▶ [Your instructions]
Please restate word for word all lines from the one containing "font-size: 36px ->" to the final line of the entries, and include no pictures.

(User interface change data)

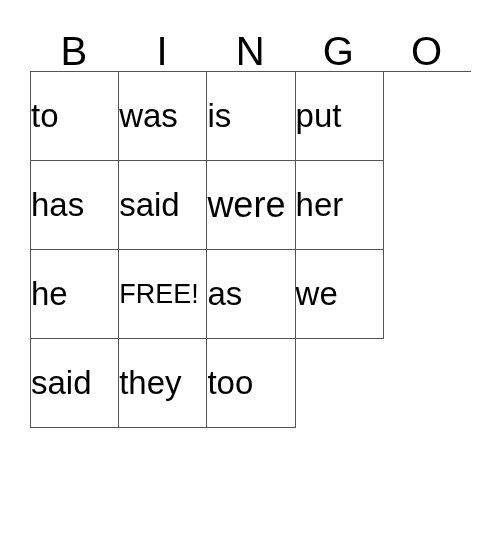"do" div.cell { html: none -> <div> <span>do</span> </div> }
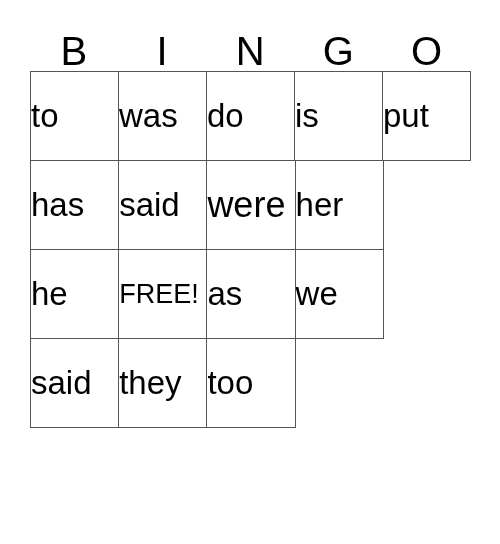"were" .cell.wide .cell-text { font-size: 36px -> 31px; font-weight: none -> bold }
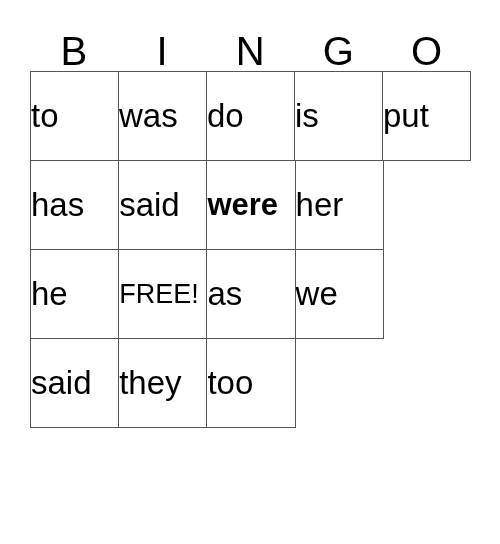"me" div.cell { html: none -> <div> <span>me</span> </div> }
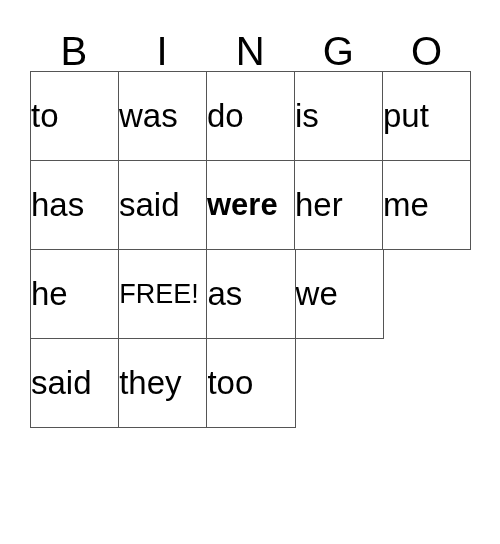"FREE!" div.cell { order: before "as" -> after "as" }
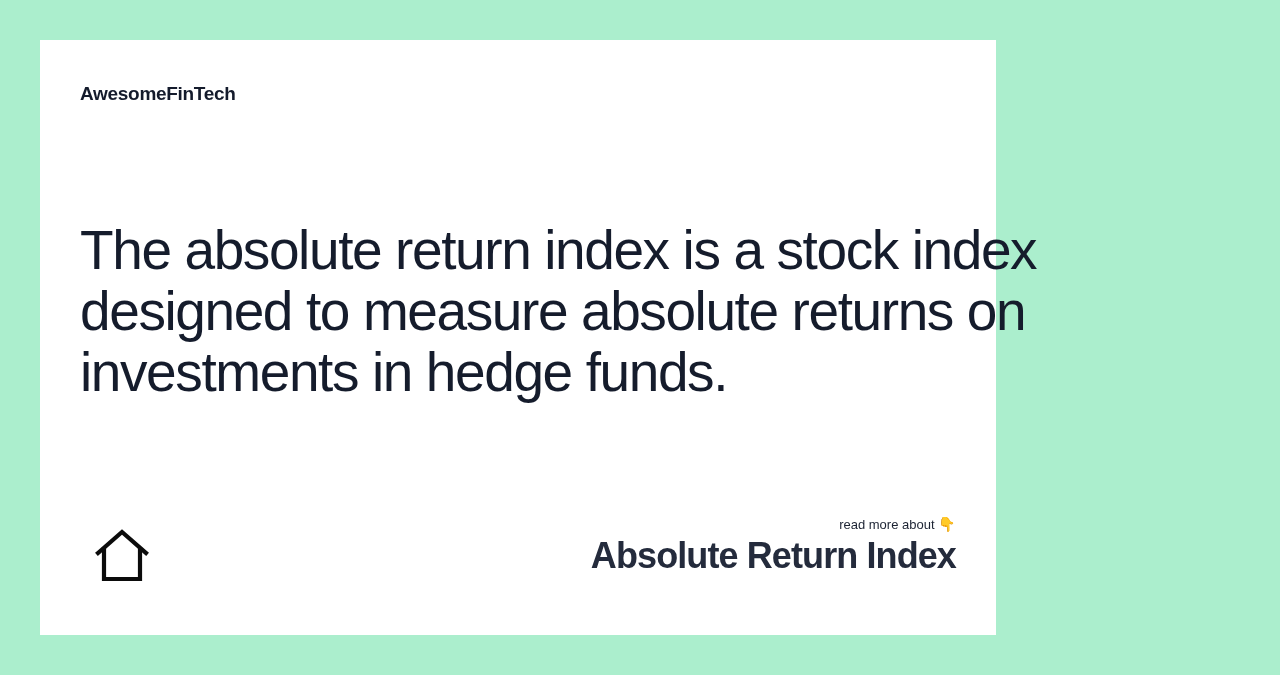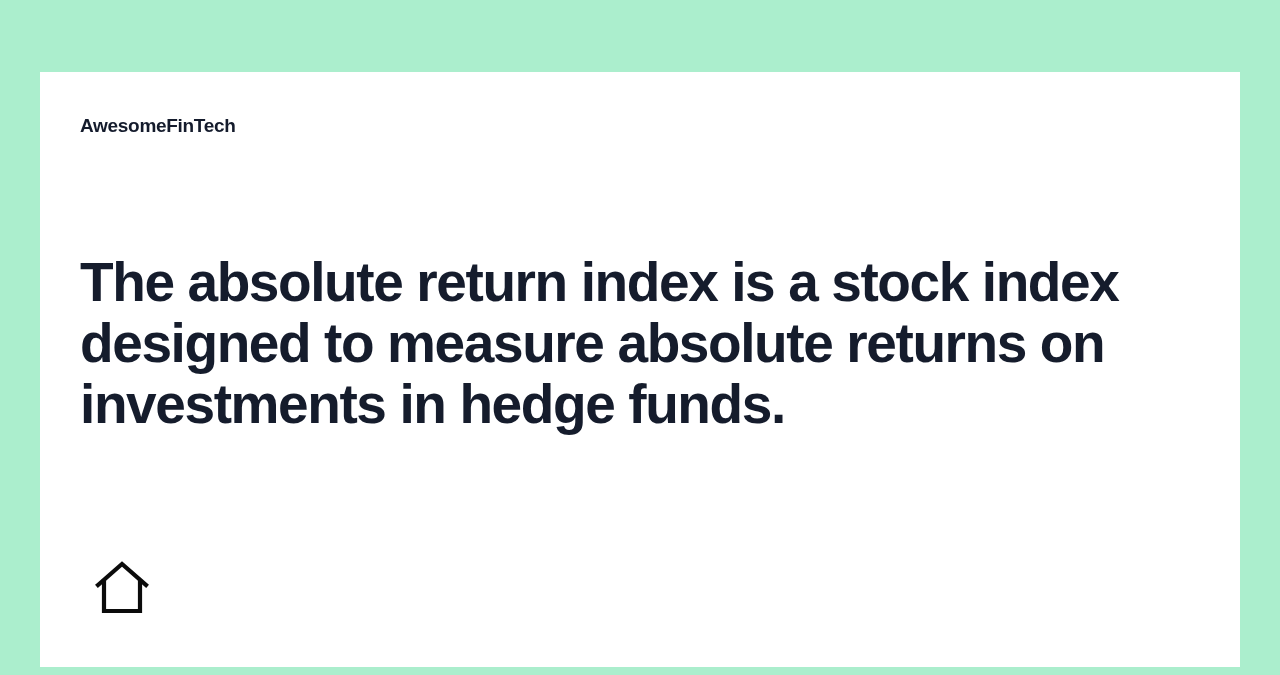"AwesomeFinTech" .card { margin-top: 32px -> none; width: 1200px -> 956px }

▶ [Output below]
"were" .cell.wide .cell-text { font-size: 36px -> 31px; font-weight: none -> bold }
"me" div.cell { html: none -> <div> <span>me</span> </div> }
"FREE!" div.cell { order: before "as" -> after "as" }
"AwesomeFinTech" .card { margin-top: 32px -> none; width: 1200px -> 956px }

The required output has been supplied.